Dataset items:
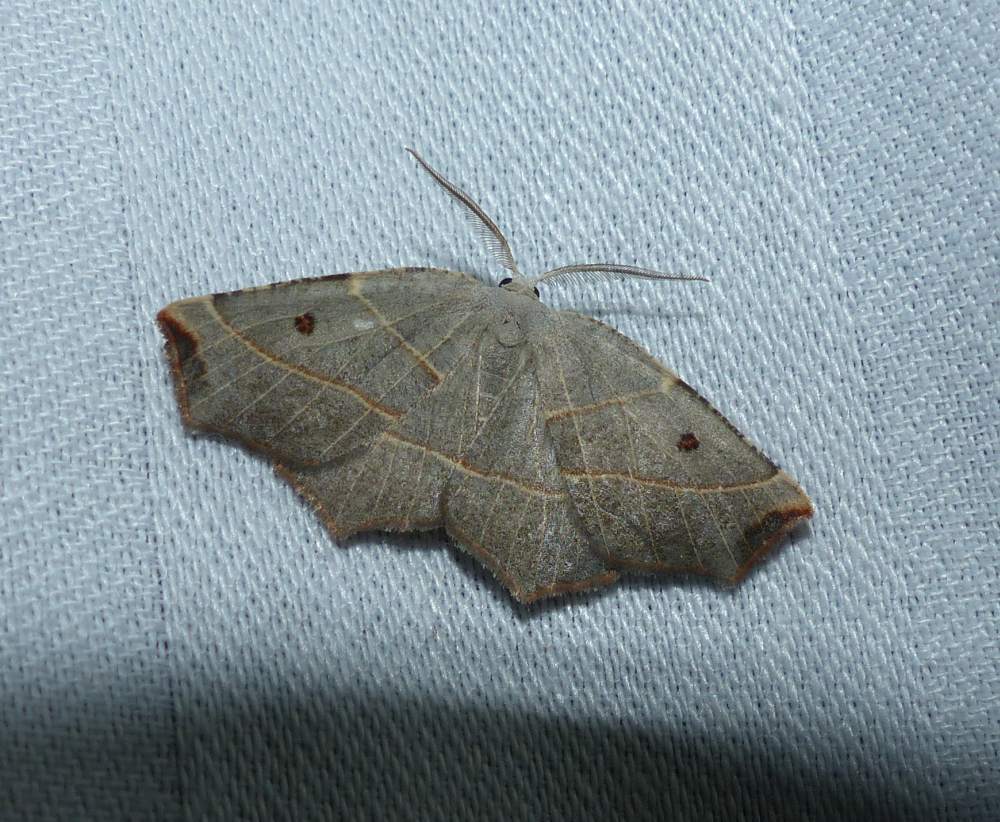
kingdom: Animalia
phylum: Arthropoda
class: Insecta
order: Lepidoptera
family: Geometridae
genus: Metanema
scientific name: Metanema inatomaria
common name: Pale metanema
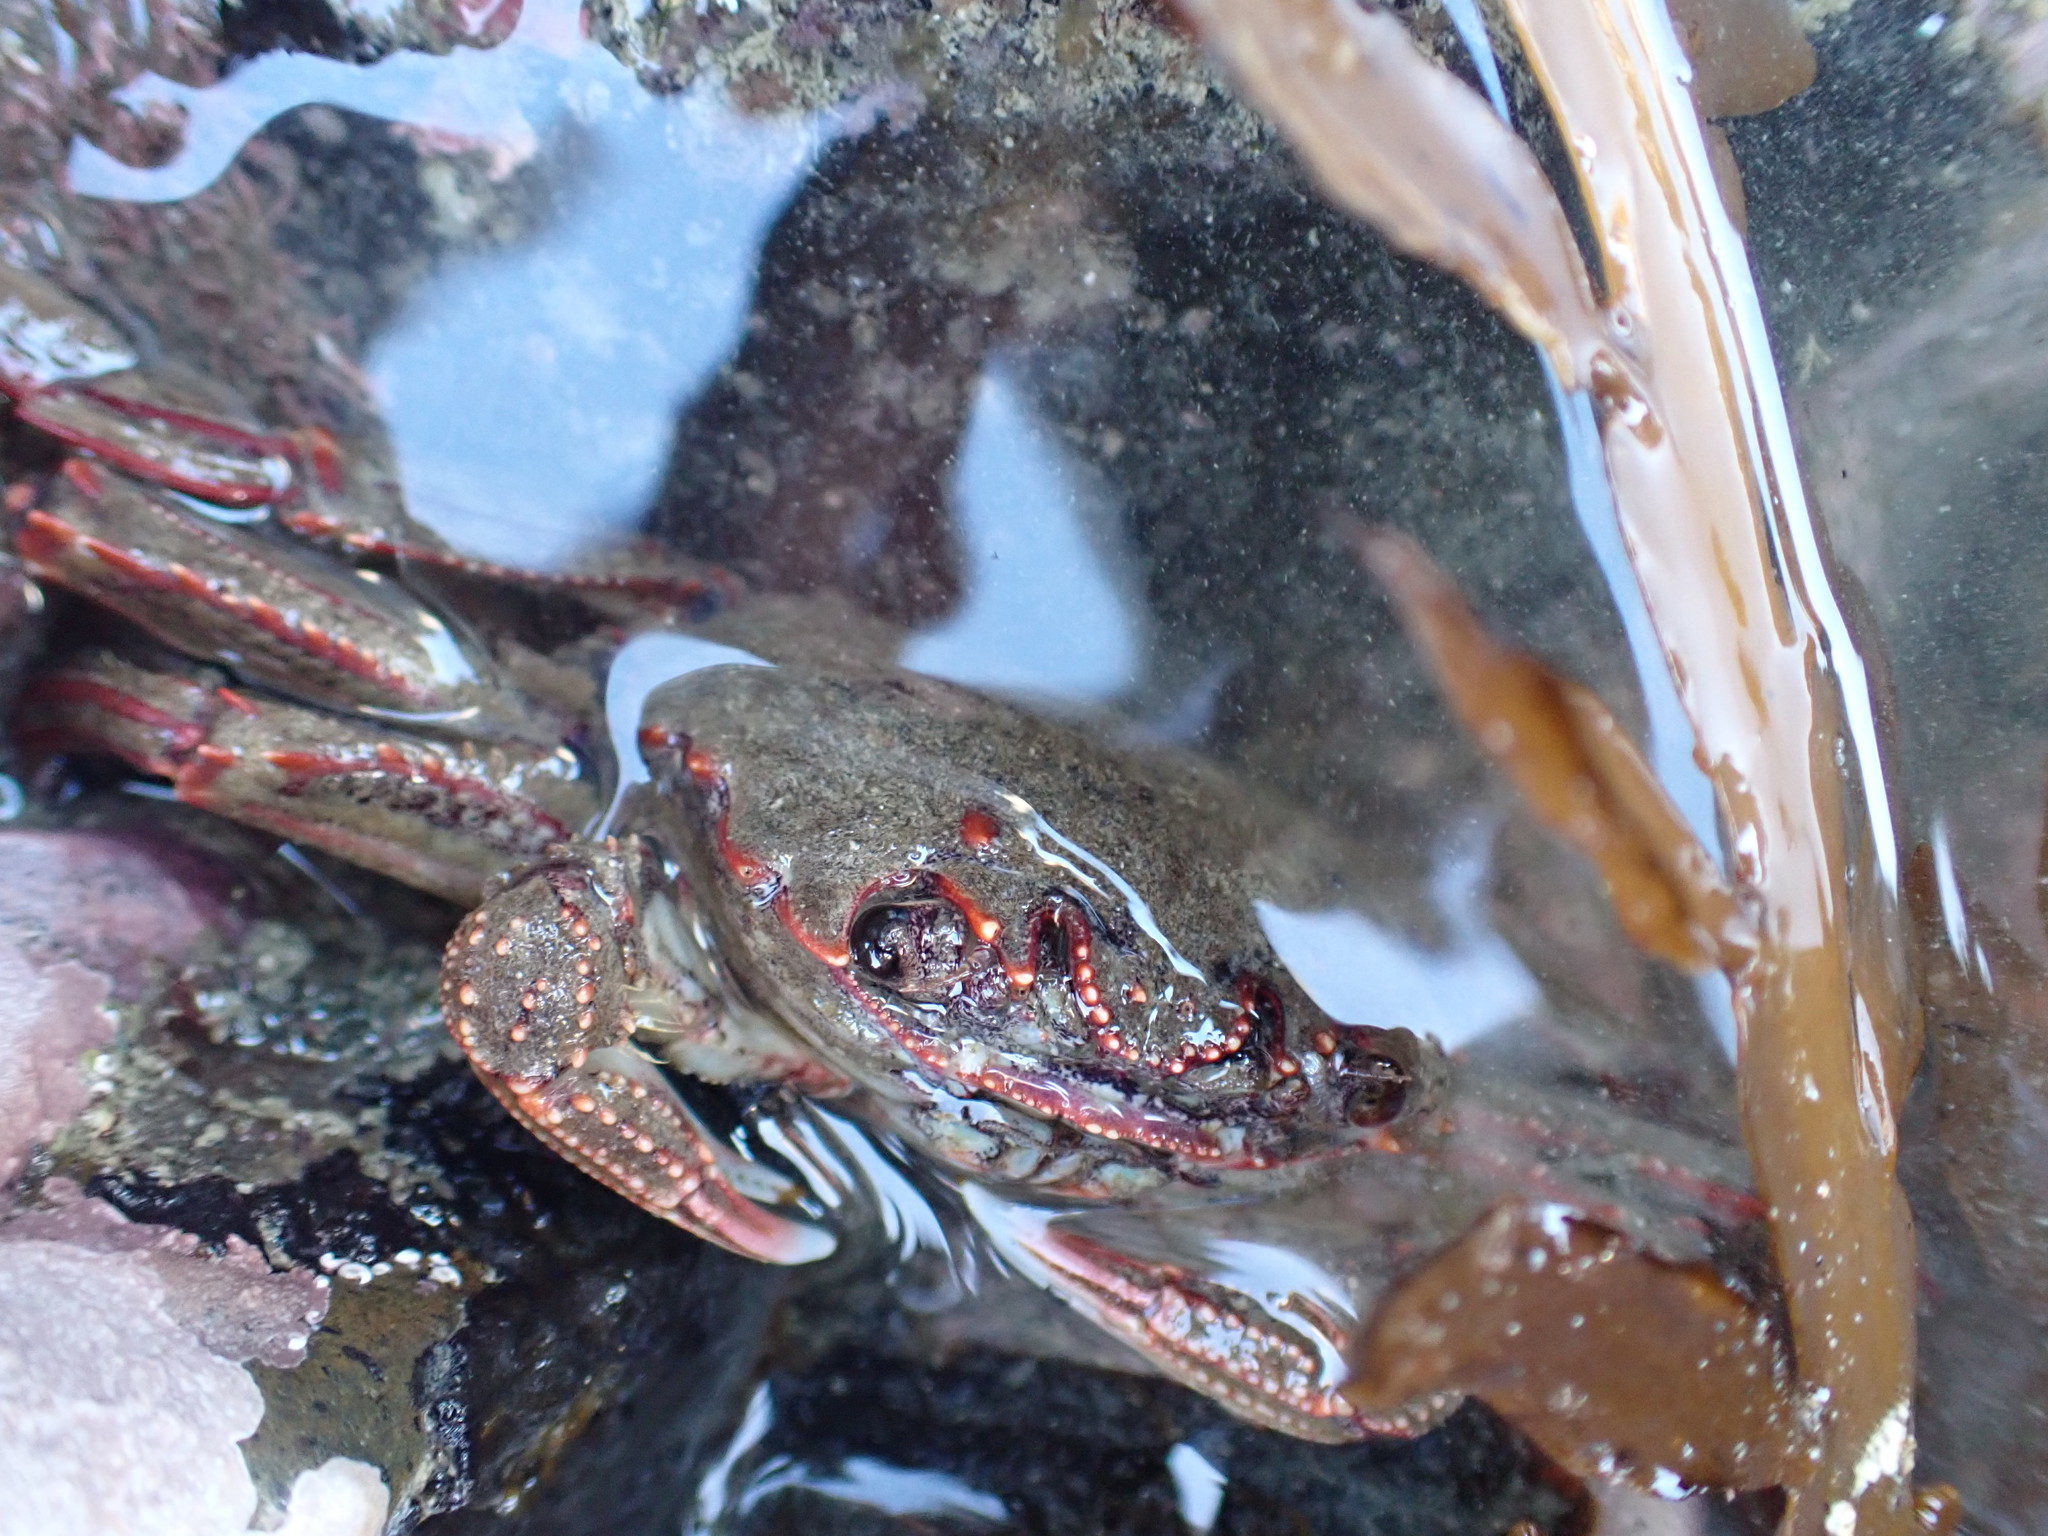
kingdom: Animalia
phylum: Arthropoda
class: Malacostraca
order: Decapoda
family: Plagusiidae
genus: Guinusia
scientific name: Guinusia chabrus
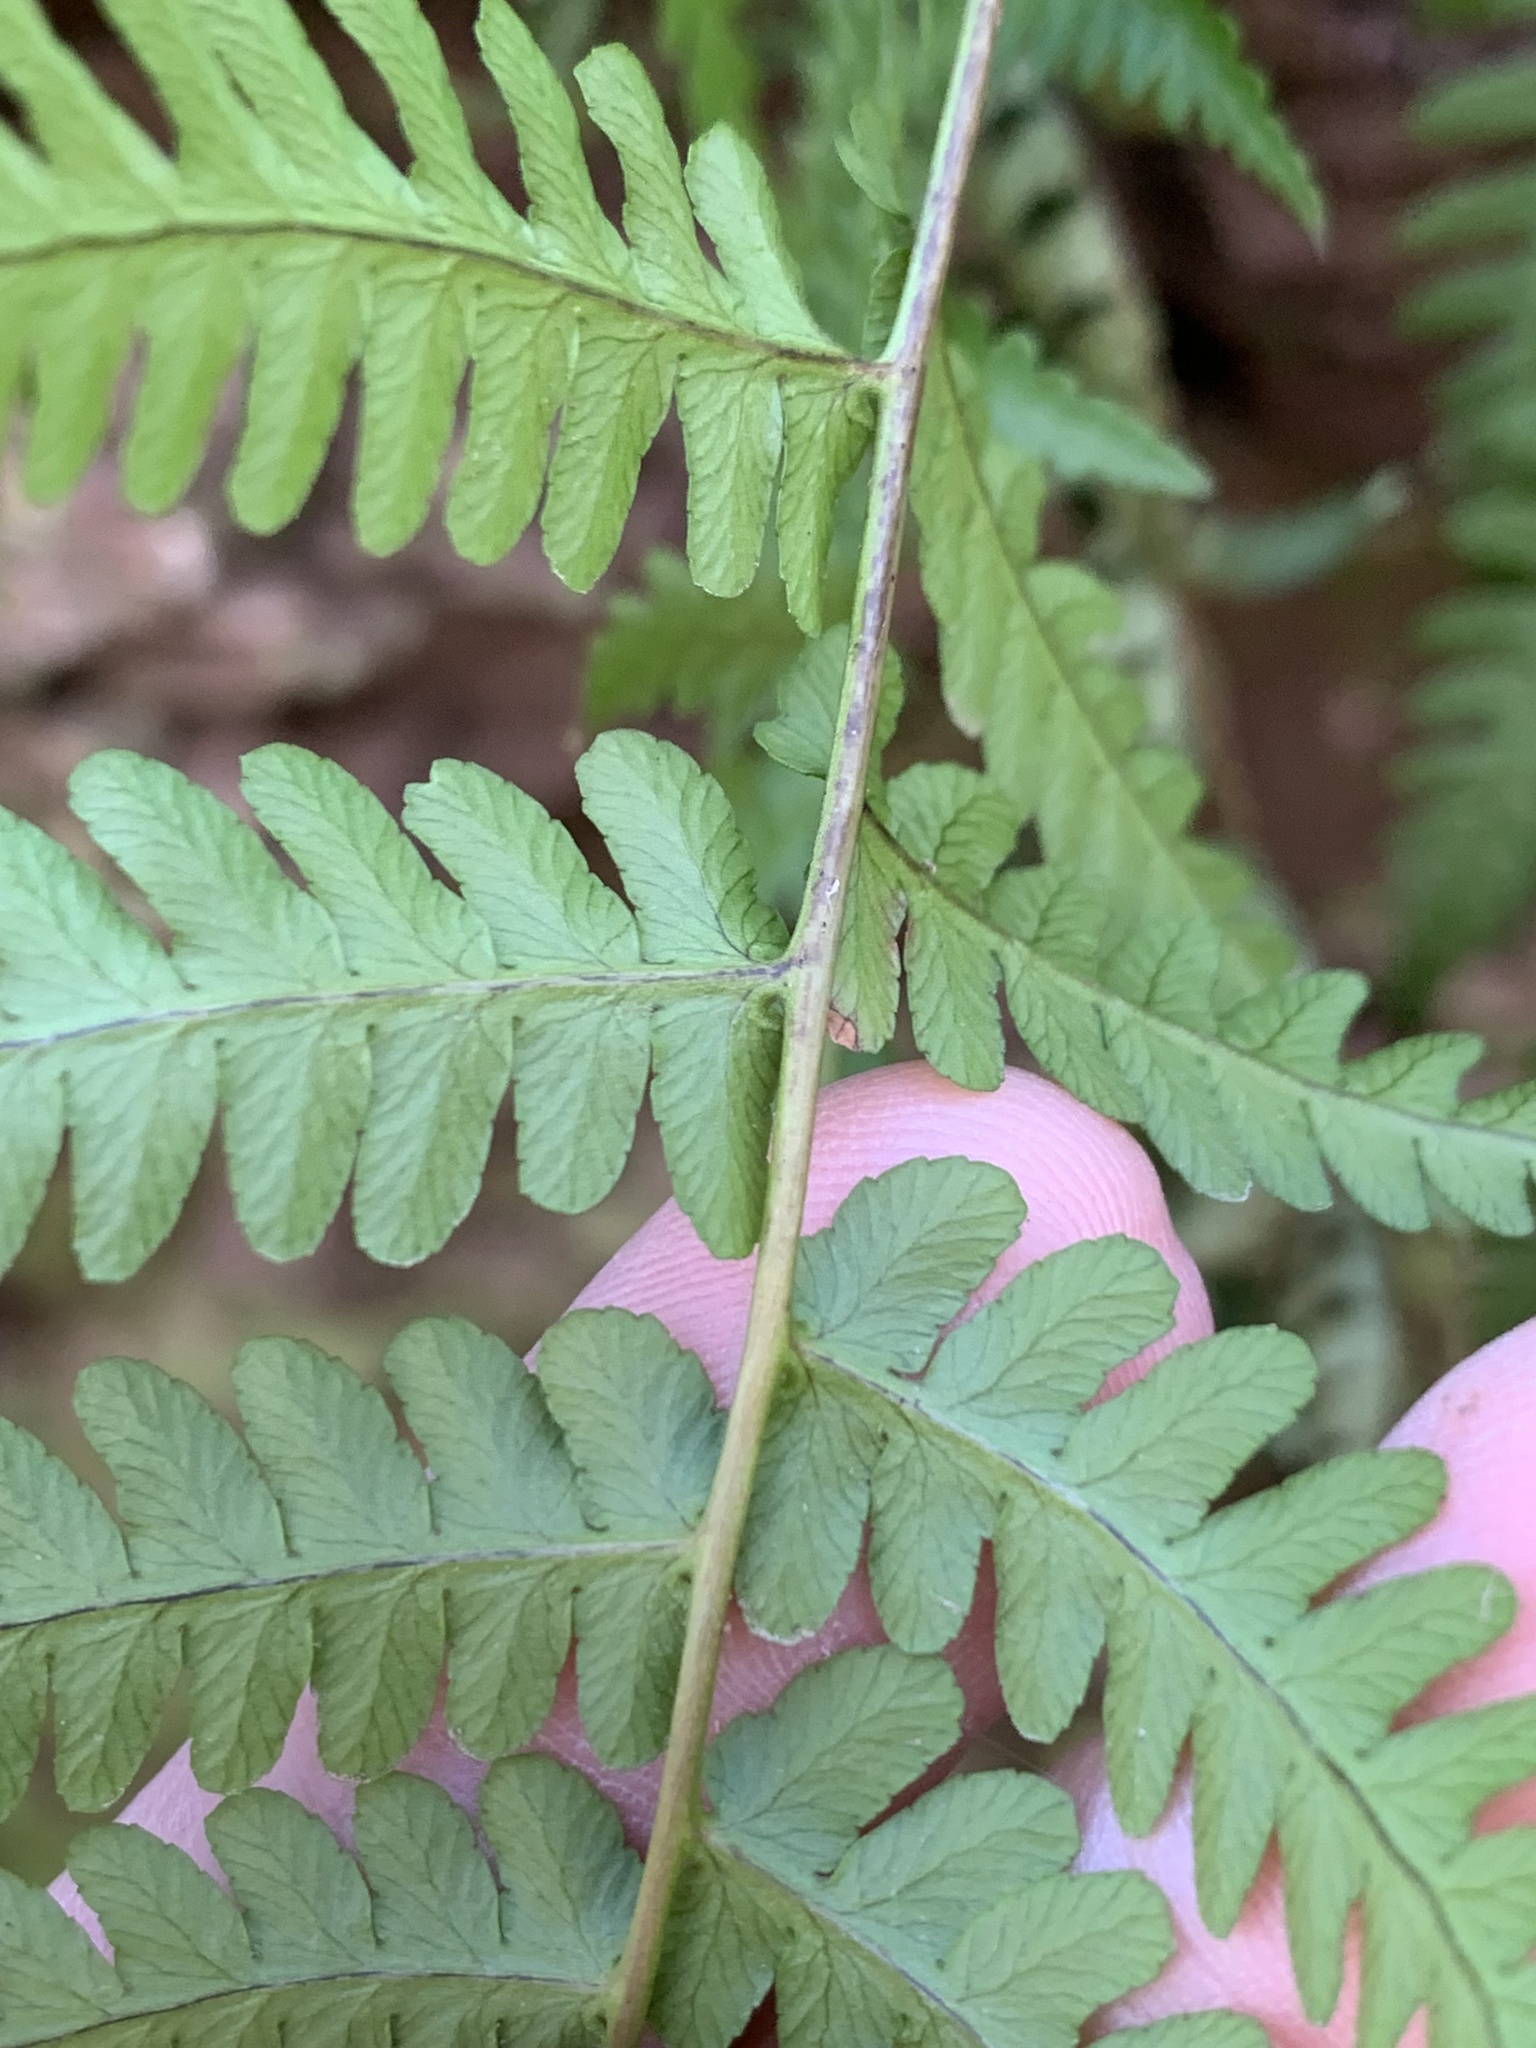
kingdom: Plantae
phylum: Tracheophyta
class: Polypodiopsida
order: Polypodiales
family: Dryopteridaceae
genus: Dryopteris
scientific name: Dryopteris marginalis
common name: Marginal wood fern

### What is being asked
In the stretch from the line that contains "genus: Guinusia" through the end of the entries, swap "scientific name" for "species name" and write out only those lines again with nothing else changed. Leave the pictures out.

### Result for this exercise
genus: Guinusia
species name: Guinusia chabrus
kingdom: Plantae
phylum: Tracheophyta
class: Polypodiopsida
order: Polypodiales
family: Dryopteridaceae
genus: Dryopteris
species name: Dryopteris marginalis
common name: Marginal wood fern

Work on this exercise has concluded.